Construction worker acquitted in murder case

The Supreme Court has acquitted a 35-year-old Romanian of murder. The man has already been in prison for 1,552 days and will receive around CHF 200,000 in compensation.

During the questioning in the higher courtroom, the accused stoically repeated: “I will not answer.”

Ennio Leanza / Keystone

The conviction to 14 years in prison for murder had already been passed in April 2021 by the Horgen District Court with only a two-thirds majority of the three-member judges. A substitute judge had already wanted to acquit a 35-year-old Romanian construction worker of the charge of having killed a work colleague with 15 stab wounds. Your plan has now been implemented in the appeal process by the Supreme Court.

“We are a long way from proof of guilt,” said court chairman Christoph Spiess in the evening of the verdict consultation. The accused, who has been in custody for more than four years – a total of 1,552 days – has been awarded compensation of CHF 201,760; i.e. 130 francs per day. He was released immediately “due to the lack of urgent suspicion”.

Killed in his sleep with 15 stab wounds

On the morning of September 3, 2018, the body of a Romanian construction worker was found in a worker’s shelter in Saturday. He had been stabbed 15 times that night. Before the crime, there had been a dispute between him and the 35-year-old suspect in the living area of ​​the workshop hall. The man who was killed was a childhood friend and had even gotten the accused a job in Switzerland three months before the crime.

There are cell phone videos of part of the argument, showing two very drunk men insulting each other in Romanian. The court interpreter at the district court in Horgen had trouble understanding the babble and explained at the time: “It almost no longer sounds like the Romanian language.” In terms of content, it is about sexual practices with the mother of the other.

Then there was a fight: The accused is said to have received around ten punches on the head from the man who was later killed. After the fight, the superior retreated to the kitchen, wrapped himself in a sheet and fell asleep. Someone later went into the kitchen and killed the man. The first stitch was applied across the side of his face. Further stitches injured the pericardium, lungs and other organs; seven stings were life-threatening according to the opinion of the Institute for Forensic Medicine.

Murder weapon gone

The kitchen door was locked from the outside and had to be broken open in the morning. The murder weapon and the key to the door have disappeared to this day. For prosecutor Adrian Kaegi, the killing is a clear act of revenge by the accused for the humiliation of the beating. He speaks of “one of the most perfidious and unscrupulous” murders of his long career. He applies again, as before the lower court, a conviction for murder, 20 years imprisonment and 15 years exile. The man had been expelled from the country for 13 years by the district court.

The 35-year-old Romanian was silent in the investigation, was silent in the first-instance hearing, and even in the trial before the Supreme Court, he only stoically repeated the sentence translated by the interpreter to all questions: “I will not answer.” He also gives no personal information. Only in his closing remarks does he briefly explain that he is innocent and does not want to go to prison for a crime he did not commit. The dead man was his best friend.

His silence was criticized both by public prosecutor Kaegi and by private prosecutor Christoph Erdös in their pleadings. And the court clerk Beata Wasser-Keller followed up twice and wanted to know why he didn’t provide any information. “I’m not answering,” he says. The tactics of defense attorney Oliver Grundmann, who demanded a full acquittal and no fewer than 13 additional requests for evidence, paid off in the end.

Incredible witness

The court evaluates the statements of a third construction worker who was present at the drinking bout and the brawl as “contradictory and unbelievable”. He had a tendency to incriminate the accused whenever possible. An alleged threat by the accused against the dead man cannot be created and the motive for revenge cannot be substantiated. After all, the person who was killed was a childhood friend of the accused.
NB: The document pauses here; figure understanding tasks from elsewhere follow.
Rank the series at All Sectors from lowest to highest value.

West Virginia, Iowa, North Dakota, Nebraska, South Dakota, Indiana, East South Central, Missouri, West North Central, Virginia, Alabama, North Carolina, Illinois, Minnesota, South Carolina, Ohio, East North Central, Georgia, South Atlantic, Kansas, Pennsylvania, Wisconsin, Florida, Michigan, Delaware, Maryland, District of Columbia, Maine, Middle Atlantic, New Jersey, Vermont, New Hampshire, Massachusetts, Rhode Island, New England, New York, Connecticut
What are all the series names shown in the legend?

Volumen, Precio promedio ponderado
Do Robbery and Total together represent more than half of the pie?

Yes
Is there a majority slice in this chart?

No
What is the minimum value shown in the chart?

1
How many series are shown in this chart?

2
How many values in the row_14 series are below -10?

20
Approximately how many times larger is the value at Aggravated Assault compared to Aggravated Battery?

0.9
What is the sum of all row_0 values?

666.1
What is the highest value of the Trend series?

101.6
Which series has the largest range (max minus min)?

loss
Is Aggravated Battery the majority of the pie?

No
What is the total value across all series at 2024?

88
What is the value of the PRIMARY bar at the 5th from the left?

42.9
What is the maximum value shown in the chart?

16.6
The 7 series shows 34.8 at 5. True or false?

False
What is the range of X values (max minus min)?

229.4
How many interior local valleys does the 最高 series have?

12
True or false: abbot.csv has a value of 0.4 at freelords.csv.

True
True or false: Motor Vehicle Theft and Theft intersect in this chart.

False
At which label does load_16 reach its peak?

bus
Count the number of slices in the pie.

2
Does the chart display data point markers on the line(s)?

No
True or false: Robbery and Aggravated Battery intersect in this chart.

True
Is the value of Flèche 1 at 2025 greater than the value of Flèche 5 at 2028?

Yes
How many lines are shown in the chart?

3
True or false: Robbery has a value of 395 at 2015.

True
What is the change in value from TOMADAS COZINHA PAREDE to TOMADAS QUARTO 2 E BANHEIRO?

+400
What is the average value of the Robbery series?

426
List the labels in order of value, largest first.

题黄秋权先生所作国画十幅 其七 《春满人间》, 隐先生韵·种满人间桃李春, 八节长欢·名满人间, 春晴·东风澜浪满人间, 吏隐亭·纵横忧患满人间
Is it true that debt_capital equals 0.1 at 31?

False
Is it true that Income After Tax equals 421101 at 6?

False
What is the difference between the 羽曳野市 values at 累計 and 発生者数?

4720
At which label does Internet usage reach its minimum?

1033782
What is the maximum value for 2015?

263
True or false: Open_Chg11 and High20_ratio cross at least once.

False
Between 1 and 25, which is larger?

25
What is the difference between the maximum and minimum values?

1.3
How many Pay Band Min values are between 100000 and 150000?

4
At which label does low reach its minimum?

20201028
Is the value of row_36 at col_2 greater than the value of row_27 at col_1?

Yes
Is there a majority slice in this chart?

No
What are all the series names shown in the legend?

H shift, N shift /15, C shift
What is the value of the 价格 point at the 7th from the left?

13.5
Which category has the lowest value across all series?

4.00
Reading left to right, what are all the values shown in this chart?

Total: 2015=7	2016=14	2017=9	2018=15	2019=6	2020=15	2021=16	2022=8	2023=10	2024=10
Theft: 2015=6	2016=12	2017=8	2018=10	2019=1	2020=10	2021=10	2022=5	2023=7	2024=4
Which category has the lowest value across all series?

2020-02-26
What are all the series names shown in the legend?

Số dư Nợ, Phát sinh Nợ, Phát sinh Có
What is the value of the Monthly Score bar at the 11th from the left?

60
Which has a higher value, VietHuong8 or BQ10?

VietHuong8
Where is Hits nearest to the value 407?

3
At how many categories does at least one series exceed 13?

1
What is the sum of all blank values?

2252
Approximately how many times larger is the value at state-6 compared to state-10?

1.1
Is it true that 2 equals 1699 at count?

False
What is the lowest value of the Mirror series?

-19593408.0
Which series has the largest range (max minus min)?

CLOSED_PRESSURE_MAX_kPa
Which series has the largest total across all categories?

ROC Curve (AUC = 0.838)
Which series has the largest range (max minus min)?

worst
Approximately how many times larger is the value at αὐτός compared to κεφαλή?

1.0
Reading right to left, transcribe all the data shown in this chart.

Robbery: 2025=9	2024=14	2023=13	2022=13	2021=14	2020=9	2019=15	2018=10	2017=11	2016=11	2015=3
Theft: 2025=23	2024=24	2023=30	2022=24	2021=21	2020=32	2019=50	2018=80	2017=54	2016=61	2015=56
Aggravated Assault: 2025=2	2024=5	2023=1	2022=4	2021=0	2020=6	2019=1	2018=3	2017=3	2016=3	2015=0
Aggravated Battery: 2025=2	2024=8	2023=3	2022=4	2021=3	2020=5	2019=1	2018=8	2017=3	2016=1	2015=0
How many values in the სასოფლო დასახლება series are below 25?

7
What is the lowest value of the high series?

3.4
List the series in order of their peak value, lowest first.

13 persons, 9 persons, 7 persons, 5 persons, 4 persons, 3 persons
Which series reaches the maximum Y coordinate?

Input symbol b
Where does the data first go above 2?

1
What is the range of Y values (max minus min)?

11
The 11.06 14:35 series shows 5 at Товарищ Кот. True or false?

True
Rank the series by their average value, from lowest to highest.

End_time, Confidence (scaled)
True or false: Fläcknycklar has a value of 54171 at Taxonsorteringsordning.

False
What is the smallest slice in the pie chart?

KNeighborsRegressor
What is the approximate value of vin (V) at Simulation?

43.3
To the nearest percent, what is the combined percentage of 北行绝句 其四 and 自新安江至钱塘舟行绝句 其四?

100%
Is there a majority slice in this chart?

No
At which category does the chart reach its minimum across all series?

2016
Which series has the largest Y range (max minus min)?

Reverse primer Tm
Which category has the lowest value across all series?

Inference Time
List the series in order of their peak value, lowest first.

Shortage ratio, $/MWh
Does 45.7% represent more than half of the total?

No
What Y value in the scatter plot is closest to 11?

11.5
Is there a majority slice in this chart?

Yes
The accused is said to have sent a chat message to his girlfriend in Romanian on the night of the crime: “If I don’t answer tomorrow, I’ve killed someone.” Spiess explains that this news is a “phantom”, it only exists from hearsay. A DNA trace of the suspect at a puncture site of the fitted sheet can also be explained by the fact that the sheet had been lying around in the common room for a long time and had been touched by the suspect on other occasions.

In general, almost 20 people would have had access to the crime scene, Spiess said. Other men could also be considered for the crime, a completely different, unknown motive for the crime is possible. No one was in a hurry to call the police after the bloody crime, and cocaine was also found upstairs. In this situation, an acquittal is inevitable.

Judgment SB210555 of 12/02/2022, not yet final.